Exercise objective: Look below for the line containing "Firma invitada"; from there through the line containing "Піцерія кілька разів змінювала адресу й", both lines included, please set down each line exactly and nothing else.
--*--
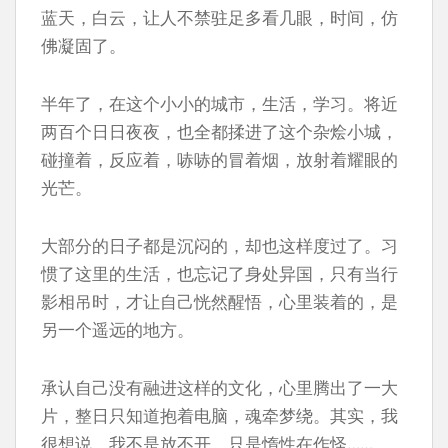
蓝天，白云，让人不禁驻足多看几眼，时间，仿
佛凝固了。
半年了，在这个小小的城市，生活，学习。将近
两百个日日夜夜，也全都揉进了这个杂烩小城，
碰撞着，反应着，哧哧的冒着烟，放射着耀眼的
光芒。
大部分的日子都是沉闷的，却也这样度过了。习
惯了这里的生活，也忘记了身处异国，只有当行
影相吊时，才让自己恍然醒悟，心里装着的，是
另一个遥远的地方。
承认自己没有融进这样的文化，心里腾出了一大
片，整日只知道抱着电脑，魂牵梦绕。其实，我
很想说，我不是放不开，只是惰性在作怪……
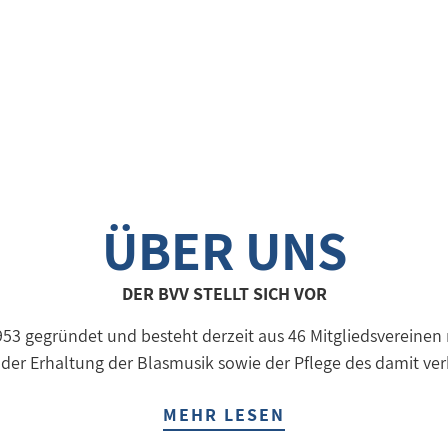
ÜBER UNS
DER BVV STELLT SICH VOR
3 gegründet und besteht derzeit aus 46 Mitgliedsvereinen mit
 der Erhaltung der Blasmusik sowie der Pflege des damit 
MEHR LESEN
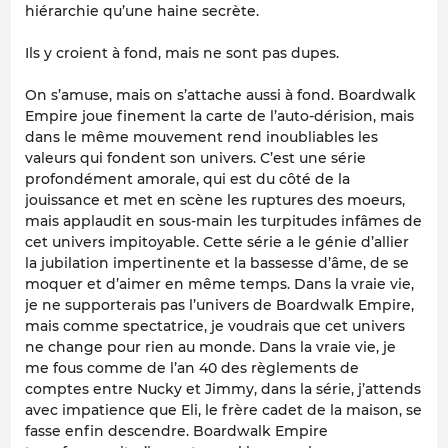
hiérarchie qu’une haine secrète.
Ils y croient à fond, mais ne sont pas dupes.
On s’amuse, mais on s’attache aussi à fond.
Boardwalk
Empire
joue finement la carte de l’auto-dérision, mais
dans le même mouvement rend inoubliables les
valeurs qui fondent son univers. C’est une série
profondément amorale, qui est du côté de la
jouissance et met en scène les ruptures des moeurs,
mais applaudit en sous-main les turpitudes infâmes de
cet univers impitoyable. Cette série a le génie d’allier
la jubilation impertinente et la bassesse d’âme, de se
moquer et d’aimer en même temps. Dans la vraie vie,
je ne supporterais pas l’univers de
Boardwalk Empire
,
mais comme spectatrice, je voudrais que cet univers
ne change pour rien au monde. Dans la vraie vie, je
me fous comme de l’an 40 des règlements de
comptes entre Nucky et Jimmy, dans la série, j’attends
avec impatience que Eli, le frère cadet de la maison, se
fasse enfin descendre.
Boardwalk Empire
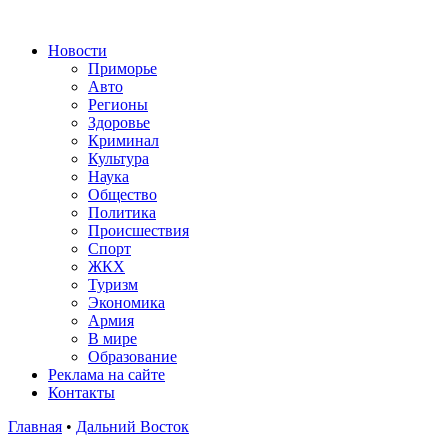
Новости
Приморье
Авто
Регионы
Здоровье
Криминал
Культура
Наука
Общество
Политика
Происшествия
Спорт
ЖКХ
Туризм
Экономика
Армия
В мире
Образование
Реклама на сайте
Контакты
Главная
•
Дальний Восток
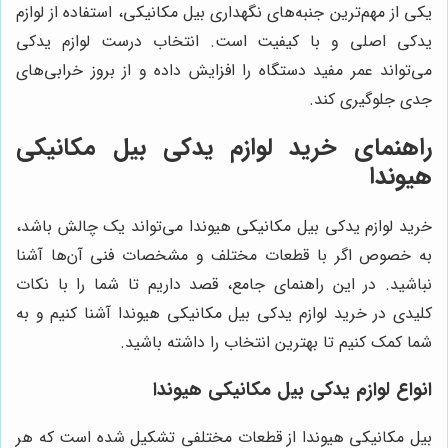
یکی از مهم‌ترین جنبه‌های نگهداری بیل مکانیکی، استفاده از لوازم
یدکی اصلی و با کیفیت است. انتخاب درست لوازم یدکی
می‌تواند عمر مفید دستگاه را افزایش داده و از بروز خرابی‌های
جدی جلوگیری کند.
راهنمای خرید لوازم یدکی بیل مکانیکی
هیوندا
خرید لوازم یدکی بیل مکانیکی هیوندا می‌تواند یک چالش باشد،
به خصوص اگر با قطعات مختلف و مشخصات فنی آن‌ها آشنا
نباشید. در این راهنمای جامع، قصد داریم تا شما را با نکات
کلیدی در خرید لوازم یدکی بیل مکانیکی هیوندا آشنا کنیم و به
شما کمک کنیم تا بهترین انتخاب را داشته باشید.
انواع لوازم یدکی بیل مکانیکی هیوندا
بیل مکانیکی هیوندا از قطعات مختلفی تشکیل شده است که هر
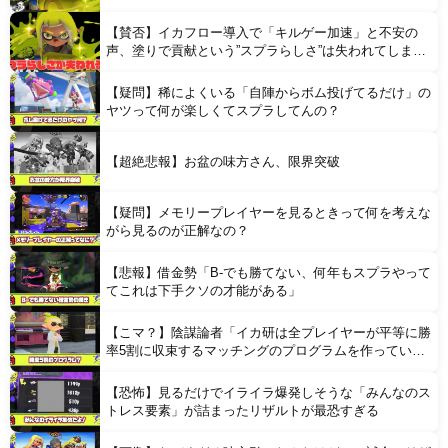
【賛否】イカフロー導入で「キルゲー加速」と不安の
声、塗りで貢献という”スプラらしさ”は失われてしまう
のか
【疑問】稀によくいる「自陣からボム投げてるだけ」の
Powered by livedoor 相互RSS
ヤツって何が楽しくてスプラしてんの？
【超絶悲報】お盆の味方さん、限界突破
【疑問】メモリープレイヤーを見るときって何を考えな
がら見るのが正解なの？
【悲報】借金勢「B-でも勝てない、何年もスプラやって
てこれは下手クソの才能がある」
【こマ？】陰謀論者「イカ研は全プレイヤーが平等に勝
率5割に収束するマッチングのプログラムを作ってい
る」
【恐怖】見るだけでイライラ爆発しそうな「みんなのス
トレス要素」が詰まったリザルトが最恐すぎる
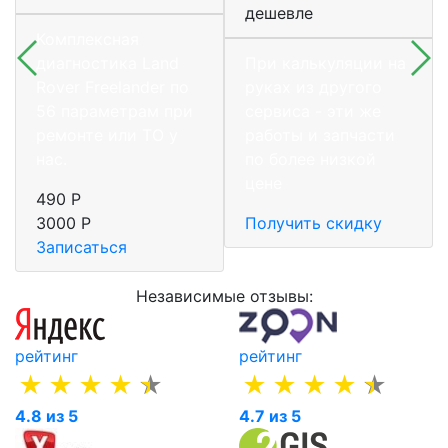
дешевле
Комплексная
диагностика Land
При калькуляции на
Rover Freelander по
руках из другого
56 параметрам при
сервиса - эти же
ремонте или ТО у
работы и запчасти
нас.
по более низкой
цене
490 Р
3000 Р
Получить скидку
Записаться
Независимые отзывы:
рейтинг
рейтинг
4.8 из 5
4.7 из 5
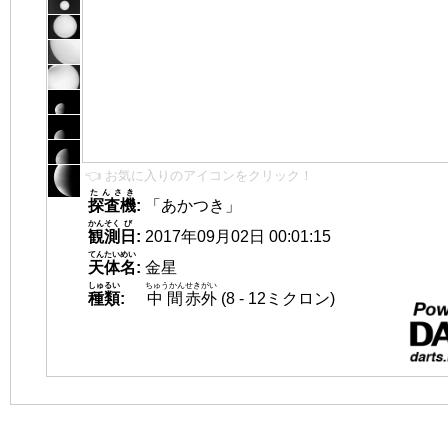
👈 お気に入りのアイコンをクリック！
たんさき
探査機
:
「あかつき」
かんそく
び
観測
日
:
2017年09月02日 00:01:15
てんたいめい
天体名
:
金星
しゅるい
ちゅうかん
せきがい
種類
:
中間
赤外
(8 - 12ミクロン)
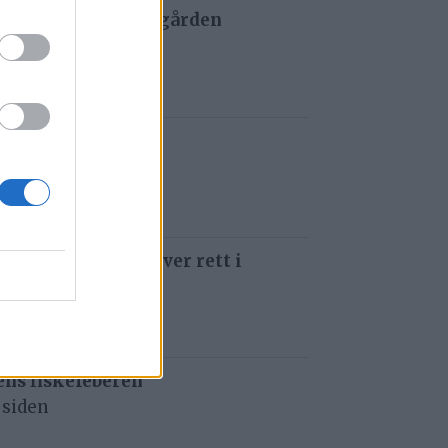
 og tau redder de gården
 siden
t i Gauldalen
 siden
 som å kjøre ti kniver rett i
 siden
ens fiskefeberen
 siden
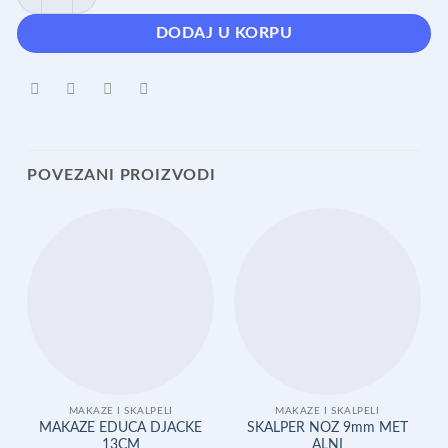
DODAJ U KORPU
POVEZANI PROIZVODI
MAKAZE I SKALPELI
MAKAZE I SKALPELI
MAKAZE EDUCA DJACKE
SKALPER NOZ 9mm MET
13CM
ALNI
--*--
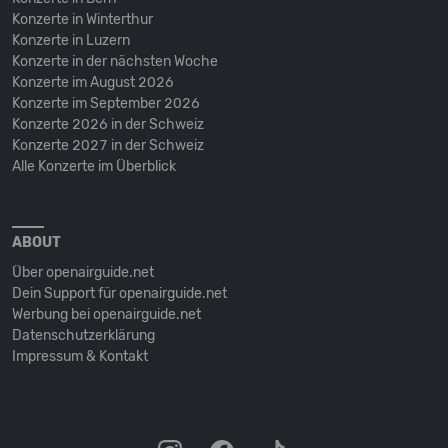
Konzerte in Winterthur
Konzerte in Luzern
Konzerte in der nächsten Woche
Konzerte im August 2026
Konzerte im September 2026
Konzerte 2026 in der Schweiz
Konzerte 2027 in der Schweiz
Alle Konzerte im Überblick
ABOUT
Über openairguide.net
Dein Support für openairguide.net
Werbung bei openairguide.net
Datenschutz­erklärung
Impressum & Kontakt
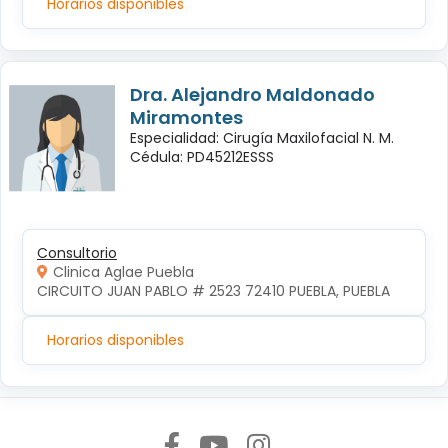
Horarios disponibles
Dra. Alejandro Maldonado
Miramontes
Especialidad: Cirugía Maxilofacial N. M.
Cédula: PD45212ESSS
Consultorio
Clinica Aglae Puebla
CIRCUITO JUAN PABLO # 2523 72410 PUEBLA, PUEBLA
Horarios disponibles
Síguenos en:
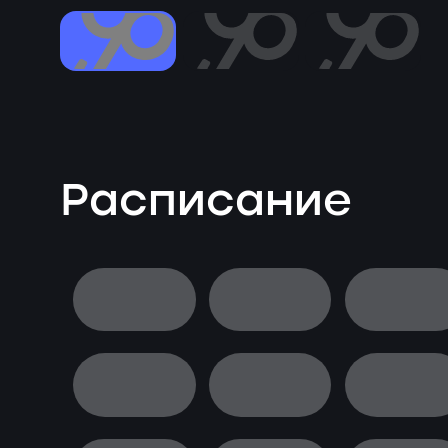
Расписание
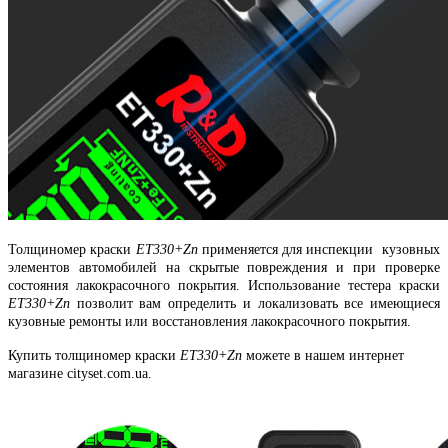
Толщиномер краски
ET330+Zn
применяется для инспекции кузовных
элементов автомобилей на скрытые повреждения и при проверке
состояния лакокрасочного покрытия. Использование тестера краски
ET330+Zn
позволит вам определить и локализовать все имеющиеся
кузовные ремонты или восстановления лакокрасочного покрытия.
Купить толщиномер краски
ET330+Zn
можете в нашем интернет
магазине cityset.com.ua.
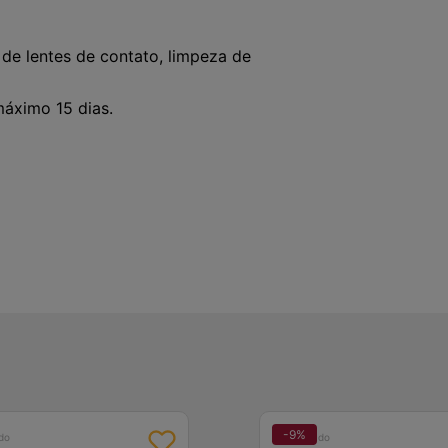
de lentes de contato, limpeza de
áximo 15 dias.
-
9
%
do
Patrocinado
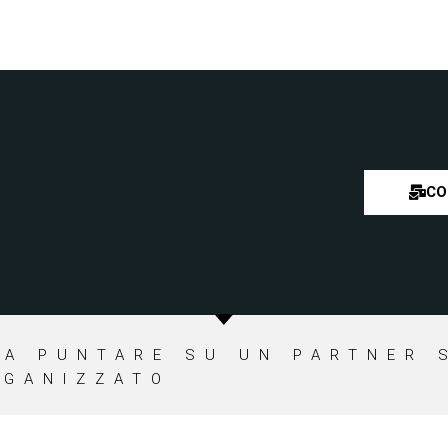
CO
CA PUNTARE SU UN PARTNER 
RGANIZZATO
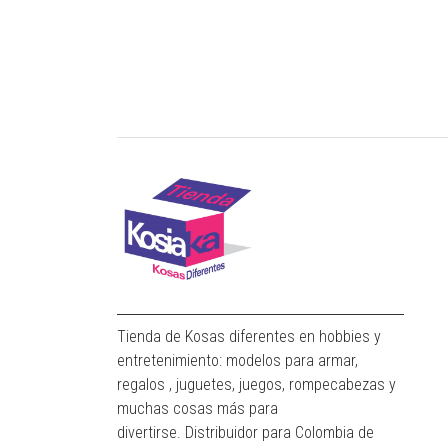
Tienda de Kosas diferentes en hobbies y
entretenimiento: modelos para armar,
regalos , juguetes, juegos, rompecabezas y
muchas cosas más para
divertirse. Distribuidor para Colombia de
--*--
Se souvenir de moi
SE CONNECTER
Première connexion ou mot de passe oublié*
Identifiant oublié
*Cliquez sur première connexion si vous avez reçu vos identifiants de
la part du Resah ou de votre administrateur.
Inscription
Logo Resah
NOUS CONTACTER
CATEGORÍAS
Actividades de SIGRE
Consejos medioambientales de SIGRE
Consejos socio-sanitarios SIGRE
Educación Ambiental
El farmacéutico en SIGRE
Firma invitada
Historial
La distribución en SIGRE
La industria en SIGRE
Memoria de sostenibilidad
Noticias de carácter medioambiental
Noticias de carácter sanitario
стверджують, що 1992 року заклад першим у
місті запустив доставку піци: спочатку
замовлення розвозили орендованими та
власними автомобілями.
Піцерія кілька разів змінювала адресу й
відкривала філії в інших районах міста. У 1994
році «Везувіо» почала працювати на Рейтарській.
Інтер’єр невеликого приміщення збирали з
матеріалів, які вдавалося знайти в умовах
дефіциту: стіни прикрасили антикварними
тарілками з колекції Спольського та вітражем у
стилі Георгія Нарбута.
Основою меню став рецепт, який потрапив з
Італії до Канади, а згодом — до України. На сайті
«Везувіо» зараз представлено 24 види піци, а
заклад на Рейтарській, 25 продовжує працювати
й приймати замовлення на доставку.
--*--
Reply to the exercise:
Firma invitada
Historial
La distribución en SIGRE
La industria en SIGRE
Memoria de sostenibilidad
Noticias de carácter medioambiental
Noticias de carácter sanitario
стверджують, що 1992 року заклад першим у
місті запустив доставку піци: спочатку
замовлення розвозили орендованими та
власними автомобілями.
Піцерія кілька разів змінювала адресу й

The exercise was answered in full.